Right heart echocardiographic evaluation is more complex than left-sided assessments. For example, magnetic resonance imaging has a shorter learning curve for right-sided evaluation compared to echocardiography. Preload and afterload dependency of the tricuspid valve and right ventricle often lead to discrepancies, such as moderate TR in consultations not appearing on intraoperative transesophageal echocardiography. Dreyfus’ 2005 study systematically measured the septo-anterior to antero-posterior commissure length intraoperatively, establishing a cut-off of 7 cm, distinct from the 4 cm echocardiographic measurement. Variability in preoperative study types and timing complicates results comparison in the literature.
Today’s study, as a single-center retrospective study, inherently has limitations. Follow-up was not standardized, depending on symptoms or cardiologist discretion, and lacks data on right ventricular function, size, and exercise capacity. Consequently, we do not know if functional improvement justifies concomitant TR procedures despite no survival benefit.

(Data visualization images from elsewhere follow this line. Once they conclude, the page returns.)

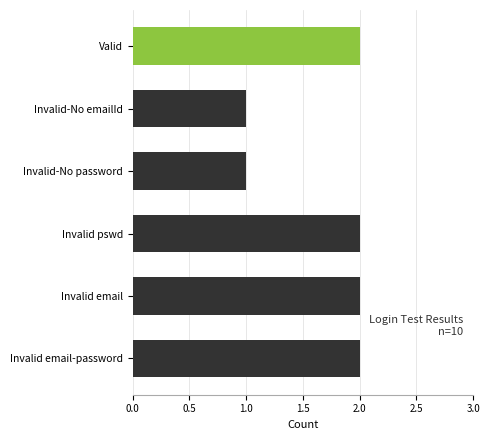

The value at Invalid-No password is 2. True or false?

False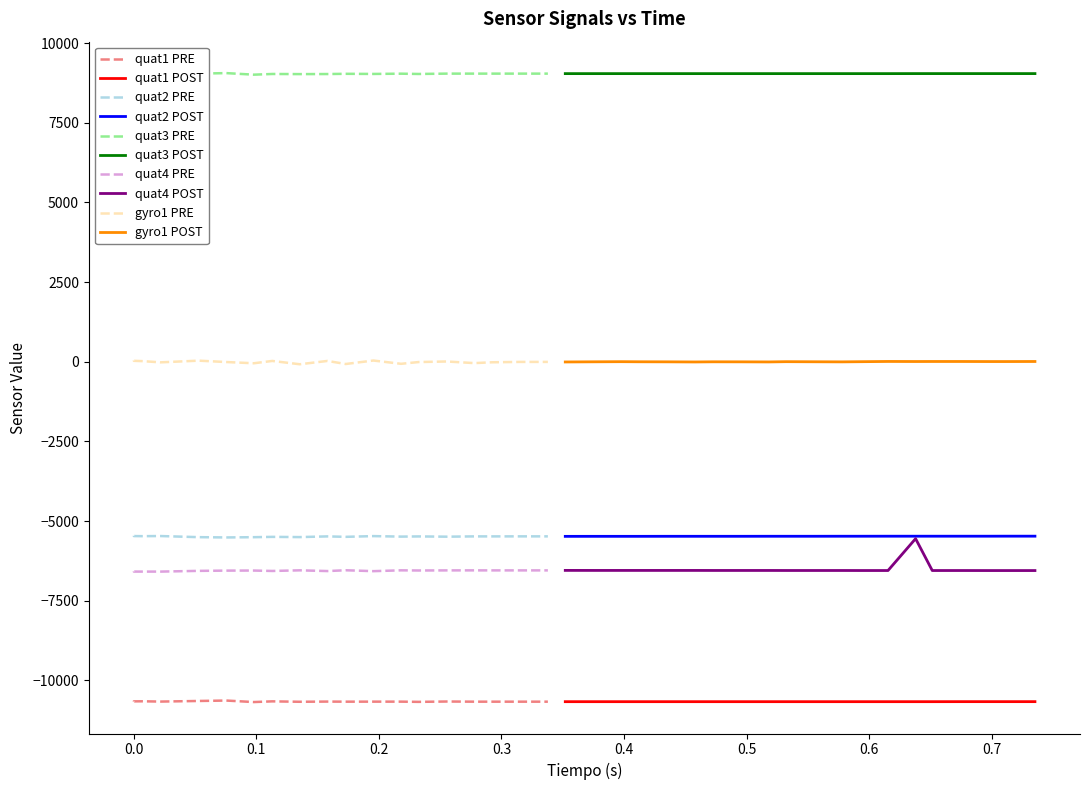

Read the quat3 value at 11, to the nearest 5.

9035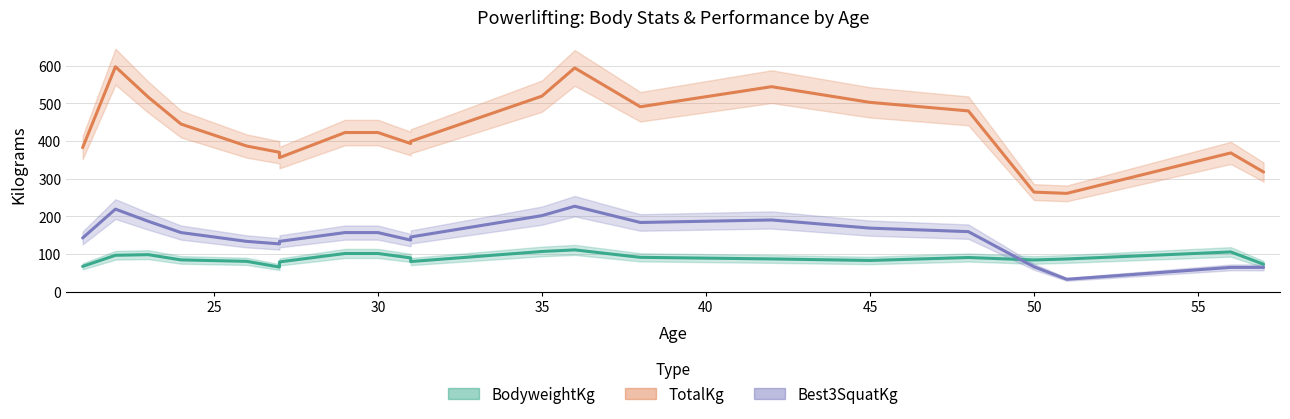

What are all the series names shown in the legend?

BodyweightKg, TotalKg, Best3SquatKg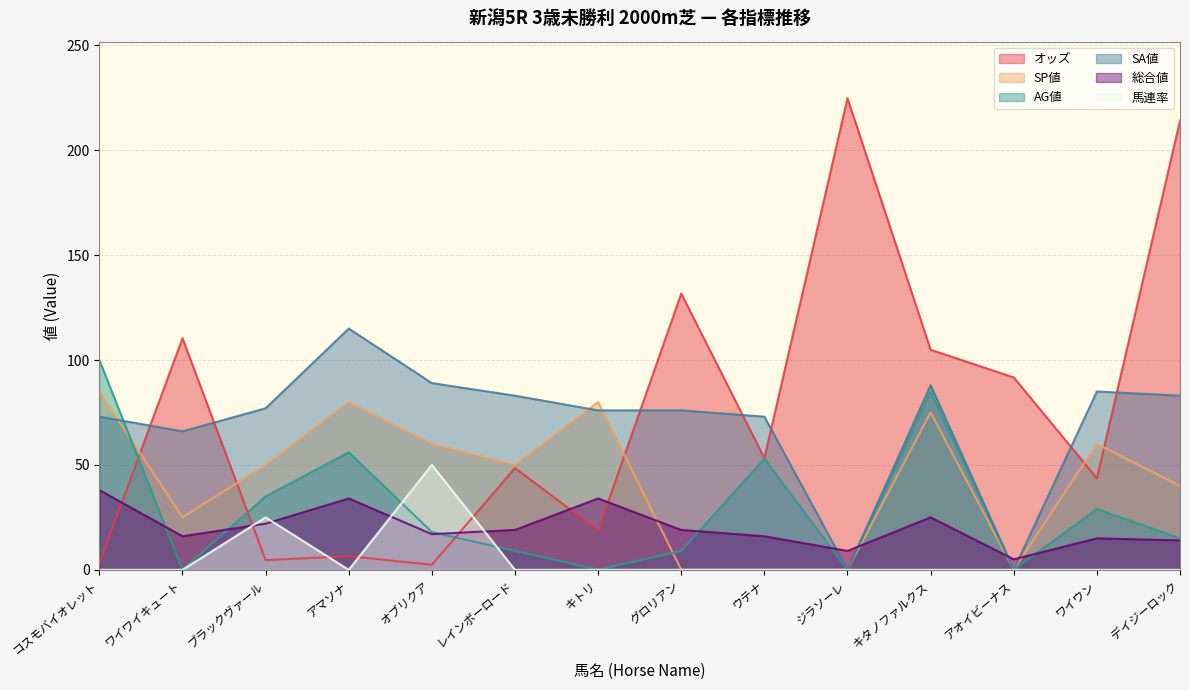

At which category does オッズ reach its first local peak?

ワイワイキュート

In conclusion, each additional step in surgery increases morbidity and mortality, warranting careful risk-benefit assessment. For mild/moderate TR with degenerative mitral disease, treating the mitral valve alone generally suffices. Surgical risk, complexity, mitral disease etiology, and progression factors like right ventricular dilation, potential pulmonary hypertension reversibility from left-side repair, or atrial fibrillation presence should inform decisions. As Hippocrates advised, “primum non nocere.”
REFERENCE:
Hasan IS, Qrareya M, Crestanello JA, Daly RC, Dearani JA, et al. Impact of tricuspid valve regurgitation on intermediate outcomes of degenerative mitral valve surgery. J Thorac Cardiovasc Surg. 2024 Jun;167(6):2091-2101. doi: 10.1016/j.jtcvs.2022.09.035.